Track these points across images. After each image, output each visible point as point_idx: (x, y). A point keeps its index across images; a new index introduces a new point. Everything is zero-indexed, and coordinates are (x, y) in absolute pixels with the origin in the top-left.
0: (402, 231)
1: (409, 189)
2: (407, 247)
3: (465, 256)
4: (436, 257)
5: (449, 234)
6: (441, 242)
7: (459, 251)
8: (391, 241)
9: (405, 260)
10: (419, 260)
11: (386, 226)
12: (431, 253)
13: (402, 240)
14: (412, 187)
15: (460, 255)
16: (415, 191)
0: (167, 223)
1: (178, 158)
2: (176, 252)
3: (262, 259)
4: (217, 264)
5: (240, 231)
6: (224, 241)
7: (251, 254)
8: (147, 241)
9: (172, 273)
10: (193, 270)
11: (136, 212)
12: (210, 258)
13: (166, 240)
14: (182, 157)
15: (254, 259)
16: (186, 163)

● Requirement
Rewrite the material above with "top-left" replaced by "upper-left", leaving everything else unchanged.

● Exercise answer
Track these points across images. After each image, output each visible point as point_idx: (x, y). A point keeps its index across images; a new index introduces a new point. Everything is zero-indexed, and coordinates are (x, y) in absolute pixels with the origin in the upper-left.
0: (402, 231)
1: (409, 189)
2: (407, 247)
3: (465, 256)
4: (436, 257)
5: (449, 234)
6: (441, 242)
7: (459, 251)
8: (391, 241)
9: (405, 260)
10: (419, 260)
11: (386, 226)
12: (431, 253)
13: (402, 240)
14: (412, 187)
15: (460, 255)
16: (415, 191)
0: (167, 223)
1: (178, 158)
2: (176, 252)
3: (262, 259)
4: (217, 264)
5: (240, 231)
6: (224, 241)
7: (251, 254)
8: (147, 241)
9: (172, 273)
10: (193, 270)
11: (136, 212)
12: (210, 258)
13: (166, 240)
14: (182, 157)
15: (254, 259)
16: (186, 163)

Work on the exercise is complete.